I also nodded in approval when all wheelie cabin suitcases were summarily dispatched to the hold to avoid passengers creating bottlenecks when manhandling them into overhead lockers. Only cabin luggage fitting under the seat in front is now acceptable.
When I boarded a solitary stewardess offered bottled water, the only refreshment service of the flight. The flight was almost full yet a mosaic of gaps (often middle seats) created some form of distancing. Passengers were only allowed to use toilets at the front, those at the back reserved for cabin staff.

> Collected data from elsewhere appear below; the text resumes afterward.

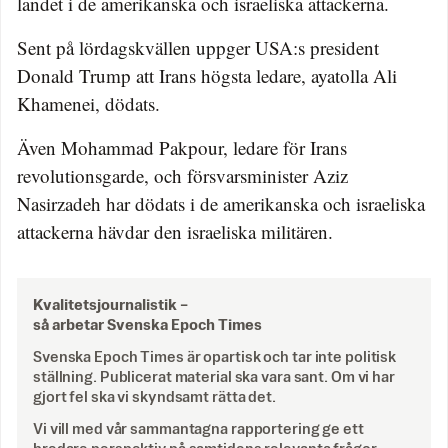
landet i de amerikanska och israeliska attackerna.
Sent på lördagskvällen uppger USA:s president
Donald Trump att Irans högsta ledare, ayatolla Ali
Khamenei, dödats.
Även Mohammad Pakpour, ledare för Irans
revolutionsgarde, och försvarsminister Aziz
Nasirzadeh har dödats i de amerikanska och israeliska
attackerna hävdar den israeliska militären.
Kvalitetsjournalistik –
så arbetar Svenska Epoch Times
Svenska Epoch Times är opartisk och tar inte politisk
ställning. Publicerat material ska vara sant. Om vi har
gjort fel ska vi skyndsamt rätta det.
Vi vill med vår sammantagna rapportering ge ett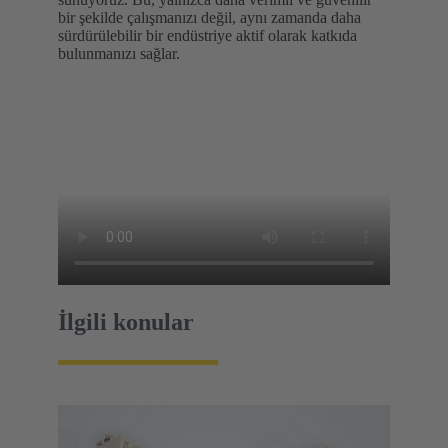
bir şekilde çalışmanızı değil, aynı zamanda daha
sürdürülebilir bir endüstriye aktif olarak katkıda
bulunmanızı sağlar.
İlgili konular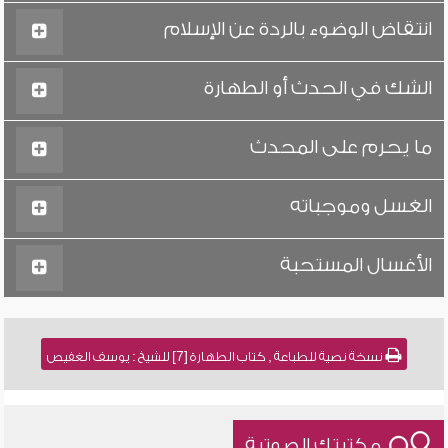
انتقاض الوضوء بالردة عن الإسلام
الشك في الحدث أو الطهارة
ما يحرم على المحدث
الغسل وموجباته
الأغسال المستحبة
نسخة نصية للطباعة , كتاب الطهارة [7] للشيخ : يوسف الغفيص
مكتبتك الصوتية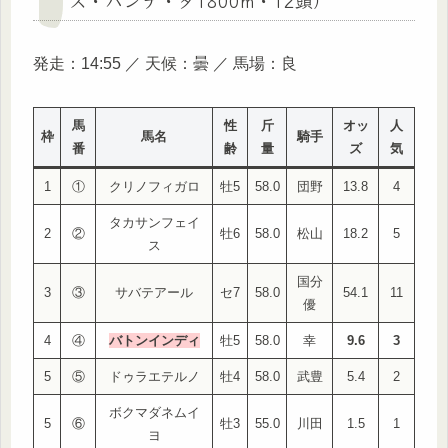
発走：14:55 ／ 天候：曇 ／ 馬場：良
馬
性
斤
オッ
人
枠
馬名
騎手
番
齢
量
ズ
気
1
①
クリノフィガロ
牡5
58.0
団野
13.8
4
タカサンフェイ
2
②
牡6
58.0
松山
18.2
5
ス
国分
3
③
サバテアール
セ7
58.0
54.1
11
優
4
④
バトンインディ
牡5
58.0
幸
9.6
3
5
⑤
ドゥラエテルノ
牡4
58.0
武豊
5.4
2
ボクマダネムイ
5
⑥
牡3
55.0
川田
1.5
1
ヨ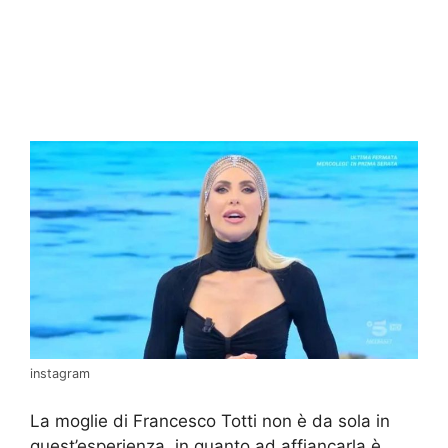
instagram
La moglie di Francesco Totti non è da sola in
quest’esperienza, in quanto ad affiancarla è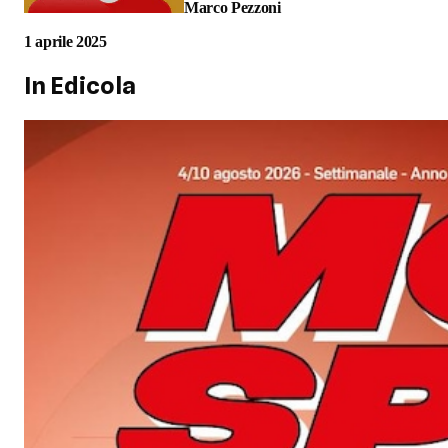
Marco Pezzoni
1 aprile 2025
In Edicola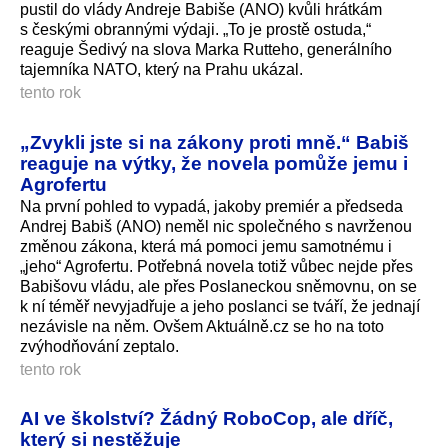
pustil do vlády Andreje Babiše (ANO) kvůli hrátkám
s českými obrannými výdaji. „To je prostě ostuda,“
reaguje Šedivý na slova Marka Rutteho, generálního
tajemníka NATO, který na Prahu ukázal.
tento rok
„Zvykli jste si na zákony proti mně.“ Babiš
reaguje na výtky, že novela pomůže jemu i
Agrofertu
Na první pohled to vypadá, jakoby premiér a předseda
Andrej Babiš (ANO) neměl nic společného s navrženou
změnou zákona, která má pomoci jemu samotnému i
„jeho“ Agrofertu. Potřebná novela totiž vůbec nejde přes
Babišovu vládu, ale přes Poslaneckou sněmovnu, on se
k ní téměř nevyjadřuje a jeho poslanci se tváří, že jednají
nezávisle na něm. Ovšem Aktuálně.cz se ho na toto
zvýhodňování zeptalo.
tento rok
AI ve školství? Žádný RoboCop, ale dříč,
který si nestěžuje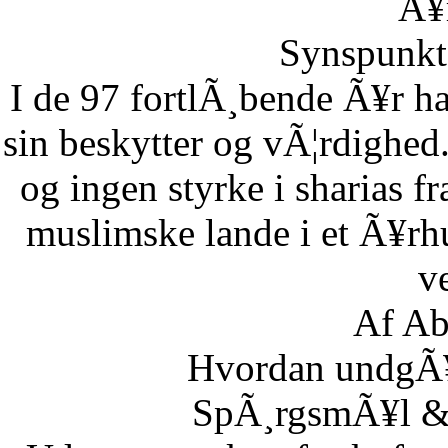
Ã¥r
Synspunkt 
I de 97 fortlÃ¸bende Ã¥r ha
sin beskytter og vÃ¦rdighed.
og ingen styrke i sharias fr
muslimske lande i et Ã¥rh
ve
Af Ab
Hvordan undgÃ¥r
SpÃ¸rgsmÃ¥l & S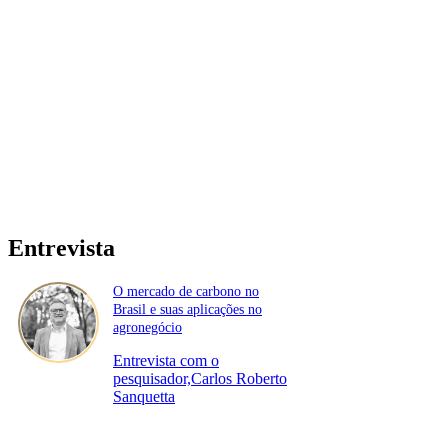
Entrevista
O mercado de carbono no
Brasil e suas aplicações no
agronegócio
Entrevista com o
pesquisador,Carlos Roberto
Sanquetta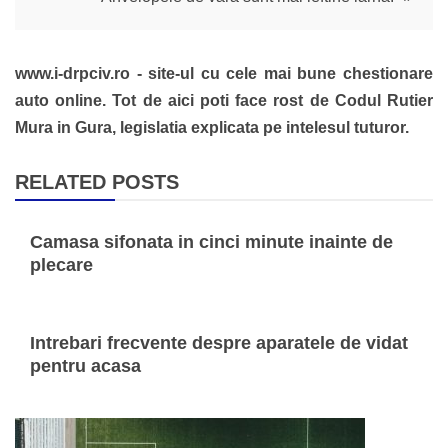
articole
www.i-drpciv.ro - site-ul cu cele mai bune chestionare
auto online. Tot de aici poti face rost de Codul Rutier
Mura in Gura, legislatia explicata pe intelesul tuturor.
RELATED POSTS
Camasa sifonata in cinci minute inainte de
plecare
Intrebari frecvente despre aparatele de vidat
pentru acasa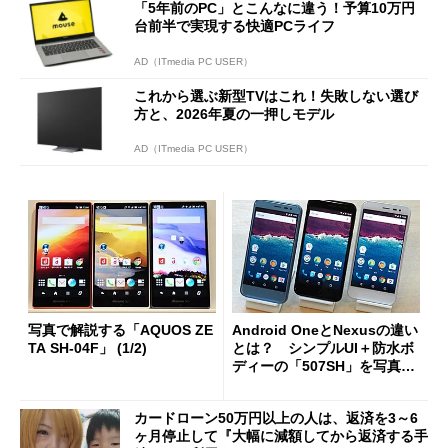
「5年前のPC」とこんなに違う！予算10万円
台前半で実現する快適PCライフ
AD（ITmedia PC USER）
これから選ぶ新型TVはこれ！失敗しない選び
方と、2026年夏の一押しモデル
AD（ITmedia PC USER）
写真で解説する「AQUOS ZE
Android OneとNexusの違い
TA SH-04F」 (1/2)
とは？ シンプルUI＋防水ボ
ディーの「507SH」を写真で
チェック
カードローン50万円以上の人は、返済を3～6
ヶ月停止して『大幅に減額してから返済する手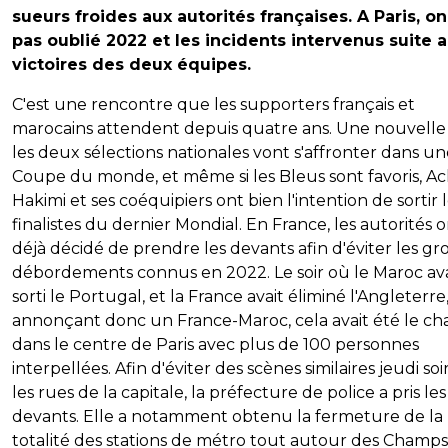
sueurs froides aux autorités françaises. A Paris, on
pas oublié 2022 et les incidents intervenus suite 
victoires des deux équipes.
C'est une rencontre que les supporters français et
marocains attendent depuis quatre ans. Une nouvelle f
les deux sélections nationales vont s'affronter dans u
Coupe du monde, et même si les Bleus sont favoris, Ac
Hakimi et ses coéquipiers ont bien l'intention de sortir 
finalistes du dernier Mondial. En France, les autorités 
déjà décidé de prendre les devants afin d'éviter les gr
débordements connus en 2022. Le soir où le Maroc ava
sorti le Portugal, et la France avait éliminé l'Angleterre
annonçant donc un France-Maroc, cela avait été le ch
dans le centre de Paris avec plus de 100 personnes
interpellées. Afin d'éviter des scènes similaires jeudi soi
les rues de la capitale, la préfecture de police a pris les
devants. Elle a notamment obtenu la fermeture de la
totalité des stations de métro tout autour des Champs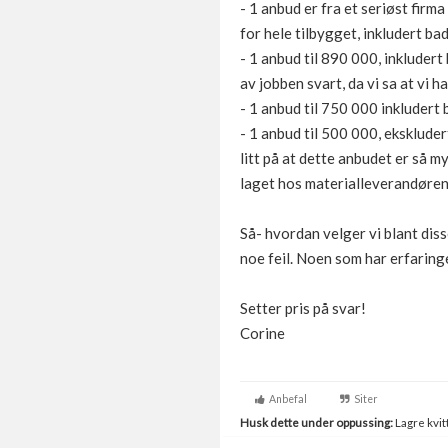
- 1 anbud er fra et seriøst firma
for hele tilbygget, inkludert bad
- 1 anbud til 890 000, inkludert
av jobben svart, da vi sa at vi ha
- 1 anbud til 750 000 inkludert 
- 1 anbud til 500 000, ekskludert
litt på at dette anbudet er så m
laget hos materialleverandøren,
Så- hvordan velger vi blant disse
noe feil. Noen som har erfaring
Setter pris på svar!
Corine
Anbefal
Siter
Husk dette under oppussing:
Lagre kvitt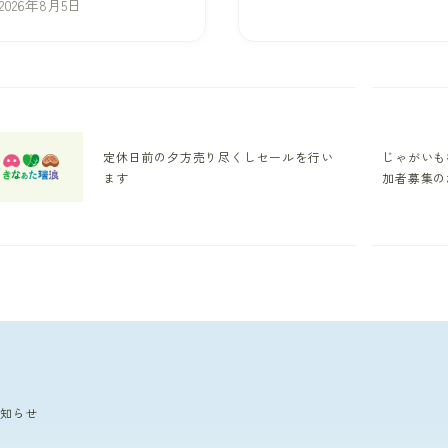
2026年8月5日
定休日前の夕方売り尽くしセールを行い
じゃがいも
ます
加者募集の
知らせ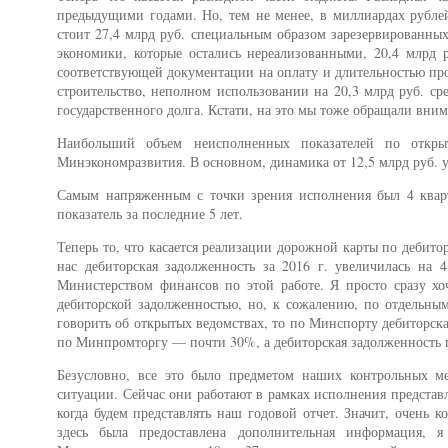
предыдущими годами. Но, тем не менее, в миллиардах рублей
стоит 27,4 млрд руб. специальным образом зарезервированны
экономики, которые остались нереализованными, 20,4 млрд 
соответствующей документации на оплату и длительностью пр
строительство, неполном использовании на 20,3 млрд руб. с
государственного долга. Кстати, на это мы тоже обращали вним
Наибольший объем неисполненных показателей по откры
Минэкономразвития. В основном, динамика от 12,5 млрд руб. 
Самым напряженным с точки зрения исполнения был 4 кварта
показатель за последние 5 лет.
Теперь то, что касается реализации дорожной карты по дебито
нас дебиторская задолженность за 2016 г. увеличилась на 
Министерством финансов по этой работе. Я просто сразу хо
дебиторской задолженностью, но, к сожалению, по отдельны
говорить об открытых ведомствах, то по Минспорту дебиторска
по Минпромторгу — почти 30%, а дебиторская задолженность п
Безусловно, все это было предметом наших контрольных м
ситуации. Сейчас они работают в рамках исполнения представл
когда будем представлять наш годовой отчет. Значит, очень ко
здесь была предоставлена дополнительная информация, 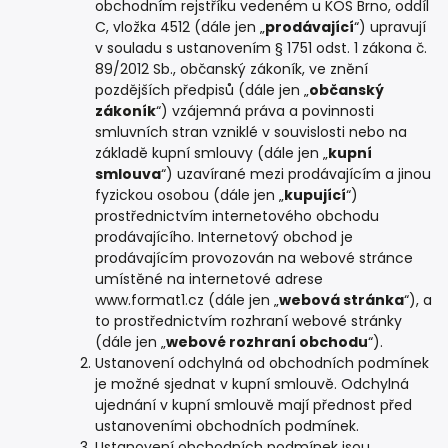
obchodním rejstříku vedeném u KOS Brno, oddíl
C, vložka 4512 (dále jen „
prodávající
“) upravují
v souladu s ustanovením § 1751 odst. 1 zákona č.
89/2012 Sb., občanský zákoník, ve znění
pozdějších předpisů (dále jen „
občanský
zákoník
“) vzájemná práva a povinnosti
smluvních stran vzniklé v souvislosti nebo na
základě kupní smlouvy (dále jen „
kupní
smlouva
“) uzavírané mezi prodávajícím a jinou
fyzickou osobou (dále jen „
kupující
“)
prostřednictvím internetového obchodu
prodávajícího. Internetový obchod je
prodávajícím provozován na webové stránce
umístěné na internetové adrese
www.format1.cz (dále jen „
webová stránka
“), a
to prostřednictvím rozhraní webové stránky
(dále jen „
webové rozhraní obchodu
“).
Ustanovení odchylná od obchodních podmínek
je možné sjednat v kupní smlouvě. Odchylná
ujednání v kupní smlouvě mají přednost před
ustanoveními obchodních podmínek.
Ustanovení obchodních podmínek jsou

Almost all passengers were returning Icelanders. My neighbour, 22-year-old Alexandria from Reykjavik, had been to see her English boyfriend. “We’ve had so few cases in Iceland, so I was nervous flying to the UK. But the flight is well-managed so I feel relaxed,” she said.
I wondered what she thought about Iceland opening its borders to foreign travellers? “It’s good financially but we are a bit worried. They say 900 visitors arrived on 16 June. It feels too many”.
This indeed was my greatest consideration. Not that I might bring coronavirus back to the UK - because I will adhere to the quarantine. My nagging worry was that I might be responsible for bringing the virus to Iceland. I felt completely healthy prior to travelling, but of course I could’ve been asymptomatic.